Led by the engineering department’s Professor Lesley Warren, Claudette MacKay-Lassonde Chiar in Mineral Engineering, the project has received $3.7 million in funding, in part, from Genome Canada and its Large Scale Applied Research Projects (LSARP).
“These wastewaters contain a variety of sulphur compounds that certain bacteria can use for energy,” said Warren in an article posted on the university’s website. “Their ability to do so evolved billions of years ago, long before more complex life arrived on the scene. If the history of Earth were a 24-hour clock, they have been around for over 23 hours, while we humans have been around for only 17 seconds.”
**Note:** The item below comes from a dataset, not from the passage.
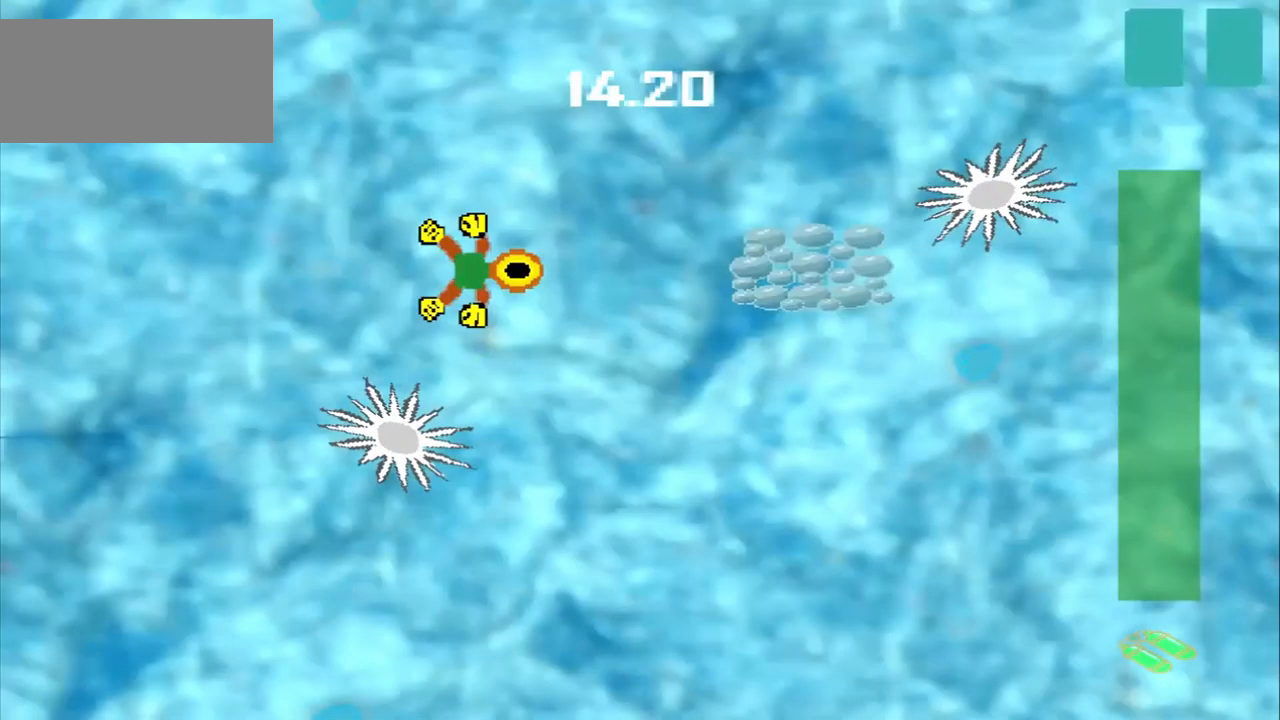
{"dt_ms": 500, "buttons": [], "left_stick": "down", "events": [[375, "CROSS", "up"], [459, "left_stick", "down"]]}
Harnessing microbes is an important strategy in dealing with wastewater whether mining, as with Warren’s project, or municipal systems working to develop large-scale aerobic granulation treatment (comprised of microbial aggregates). In June of 2012, Water Canada reported on another project funded by Genome Canada and Genome BC that investigated metagenomic analysis to test source water for contamination.
“The lack of available technologies has meant that there has been little research to determine which bacteria are doing what, which ones could serve as early warning signals, or those that could actually be used as the biological treatment itself. Most importantly, mining companies don’t know which levers to pull to control the system,” said Warren to the U of T.
In another, recent study funded by Genome Canada and Genome BC, the project sought to “improve the strategies for monitoring the impact of Mount Polley Mine tailings breach on the ecosystem and to provide recommendations for environmental remediation.” Other funding partners include Mount Polley Mine (Imperial Metals), the Natural Sciences and Engineering Council of Canada, and Mitacs.
Specific objectives include:
- determining the long-term likelihood of metal leaching into the watershed;
- improving tools for monitoring passive bioremediation in soil and water;
- developing molecular marker of metal removal and soil rehabilitation; and
- conducting controlled bioaugmentation and biosimulation trials.
Warren is encouraged by the mining industry’s involvement in funding scientific research that better understands the impacts of its work. “The mining industry has driven this project from its inception because they want to reduce their environmental footprint. Harnessing the biological potential of their wastewaters will facilitate the development of such strategies to achieve this goal,” she said. “So many of the organisms we’re finding are new to science. The chances that we are going to find organisms that are capable of doing creative things that could be useful are very high.”